The plan was to catch a train to Harrogate for the finish, expected to be in a little less than five hours’ time. Unfortunately, everyone else had the same idea. Quite how many people were in the queue which snaked all the way around the station car park is anybody’s guess, but it was thousands. You’ve probably seen television footage of the evacuation of Saigon at the end of the Vietnam War – it was like that, though in far better circumstances.

Things got stranger when a phone call came in from a radio station in Detroit, keen to discover why the Tour de France was in Yorkshire. And, indeed, where Yorkshire is. Harrogate at that point seemed a long way off, but an hour or so’s queuing led to standing room only on the train and eventually safe arrival at the Salle de Presse in Harrogate’s Conference Centre.

After that, it was relatively plain sailing: watch a bit of the race on tv; gasp – along with the rest of the media – at the size of the throng lining the Cote de Buttertubs; battle through the vast crowd, 10 deep, to the media area at the finishline, which – naturally – was on the other side of the road, interview a few riders; wave to the Duchess of Cambridge (she waved back) and head home.

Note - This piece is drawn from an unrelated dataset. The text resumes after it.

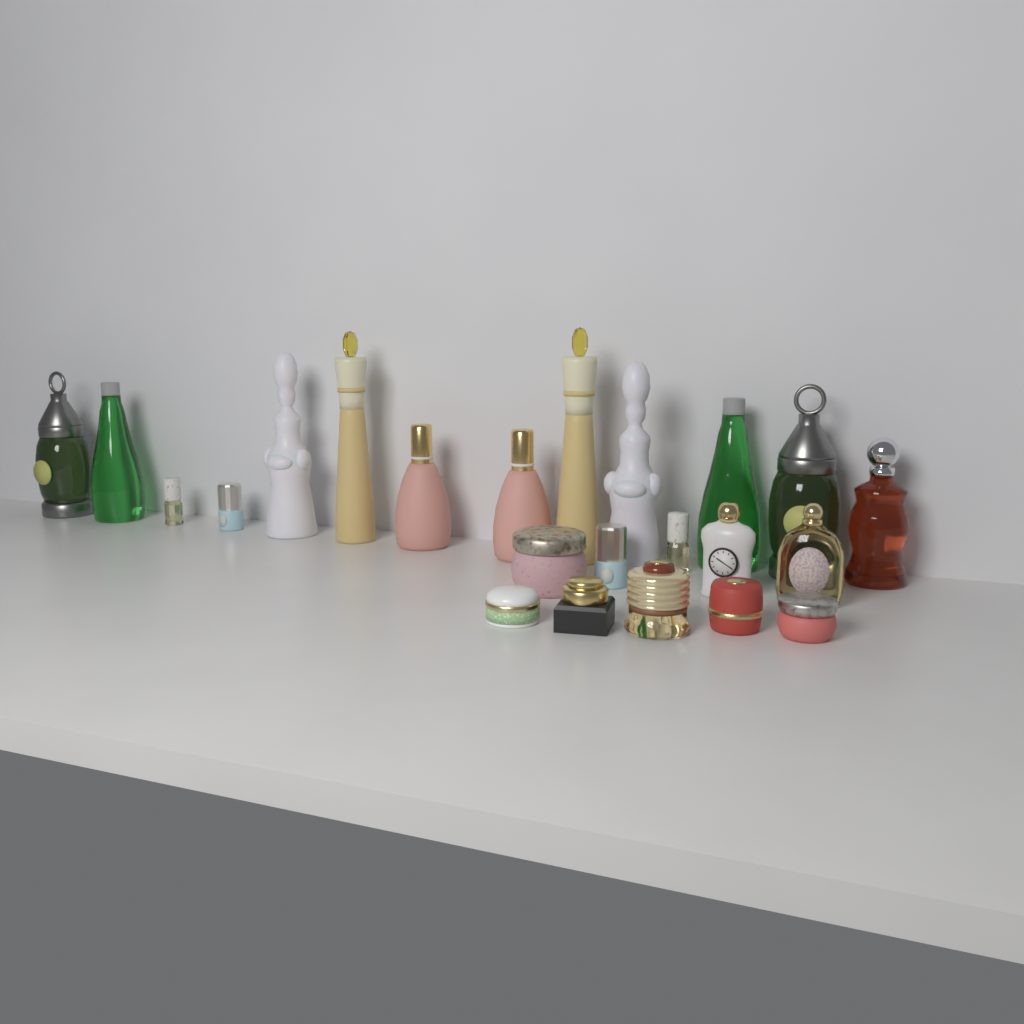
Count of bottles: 17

After Marcel Kittel took the yellow jersey by winning a frantic sprint finish, the first order of business for The Yorkshire Post was a word with defending champion Chris Froome at the Team Sky bus.

Froome is one of the good guys and experienced enough not to be fazed by being the centre of a media scrum after four hours and 45 minutes in the saddle. He is always value for a quote and was clearly staggered by – and appreciative of – the number of people who had turned out at roadside.

The English media had been hoping to report on a victory for Mark Cavendish, whose mum lives in Harrogate. His crash during the final sprint was a disappointing end to the day. Cavendish is not always the easiest interview subject, but was willing to talk ahead of stage two from York to Sheffield.

The peloton, rolling out in front of packed grandstands at York Racecourse, was still buzzing at the warmth of the previous day’s welcome, though there was also concern naive spectators were putting the riders and themselves at risk by stepping out into the road to take pictures.

I witnessed what was very nearly a nasty accident when a fan walked into the middle of the road for a selfie after the last rider had passed, completely oblivious to the caravan of vehicles following on.

That stage was won by Italy’s Vincenzo Nibali, who took the yellow jersey and went on to wear it on the Champs-Elysees in Paris three weeks later. He probably has fond memories of those two days in Yorkshire, but mine are fonder!